_TEXTAUSZUG_
Die Avenida da Liberdade ist die Prachtstraße Lissabons. Angelehnt an das Pariser Vorbild Champs-Elysées verbindet sie das Zentrum mit den nördlichen Stadtteilen der portugiesischen Hauptstadt. Wer etwas auf sich hält flaniert hier, um zu sehen und gesehen zu werden. Wer noch mehr auf sich hält, hat hier sein Büro. Und wer ganz viel auf sich hält, unterhält hier sogar seinen Firmensitz.
Auch Portugals größte Bank, die Banco Espirito Santo, hielt ganz viel auf sich. Sie residiert in einem modernen Gebäude an der schönen Avenida mit der Hausnummer 195. Nun ist der Ruf dahin: Das Institut mit dem frommen Namen "Heiliger Geist" raste auf die Pleite zu. Flugs verpasste es sich ein neues Antlitz. NovoBanco heißt es seit Anfang der Woche. Dies soll die fast fünf Milliarden Euro verschleiern, die von der portugiesischen Zentralbank in den maroden Laden gepumpt wurden. Nur so konnte ein Kollaps verhindert werden. Auslöser sind faule Kredite und offenbar auch illegale Geschäfte.
EZB-Mitarbeiter raufen sich die Haare
Der Fall ist symptomatisch für den Zustand der Branche in südeuropäischen Ländern. Schon jetzt raufen sich Hunderte neuer Mitarbeiter der EZB im Frankfurter Japan-Tower die Haare. Als hätte sie nicht schon genug zu tun, übernimmt die Notenbank im November auch noch die Bankenaufsicht. Was derzeit bei der Prüfung der Kreditinstitute zum Vorschein kommt, lässt viele der neuen Aufseher schaudern: Faule Kredite ziehen sich wie ein Pfuhl durch die Bilanzen.

_DIE DATEN_
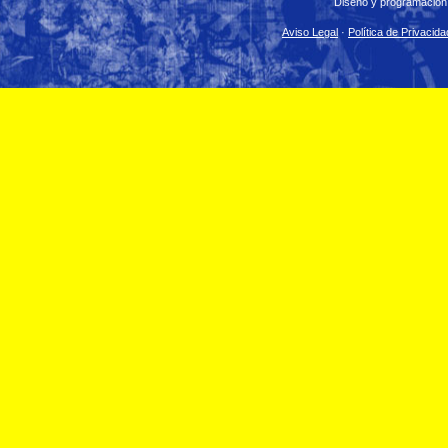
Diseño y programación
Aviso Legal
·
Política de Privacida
---
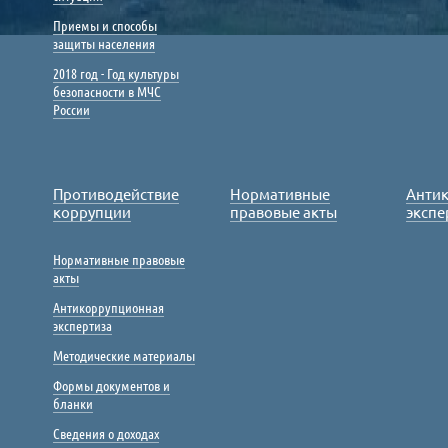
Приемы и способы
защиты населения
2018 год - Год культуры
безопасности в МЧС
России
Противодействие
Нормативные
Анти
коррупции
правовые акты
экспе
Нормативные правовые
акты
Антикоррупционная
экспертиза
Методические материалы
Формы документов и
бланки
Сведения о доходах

_FRAGEN_
1) Unter welchem neuen Namen tritt die Banco Espirito Santo laut dem Textauszug seit Anfang der Woche auf?
2) Nennen Sie alle Dinge, die im Textauszug Menschen auf der Avenida da Liberdade tun, je nachdem, wie viel sie auf sich halten.
3) Zitieren Sie aus dem Textauszug die Stelle zwischen „Die Avenida da“ und „sogar seinen Firmensitz.“, beide eingeschlossen.

_ERGEBNISSE NACH AUFGABE_
1) NovoBanco

2)
- Sie flanieren dort, um zu sehen und gesehen zu werden.
- Sie haben dort ihr Büro.
- Sie unterhalten dort ihren Firmensitz.

3)
Die Avenida da Liberdade ist die Prachtstraße Lissabons. Angelehnt an das Pariser Vorbild Champs-Elysées verbindet sie das Zentrum mit den nördlichen Stadtteilen der portugiesischen Hauptstadt. Wer etwas auf sich hält flaniert hier, um zu sehen und gesehen zu werden. Wer noch mehr auf sich hält, hat hier sein Büro. Und wer ganz viel auf sich hält, unterhält hier sogar seinen Firmensitz.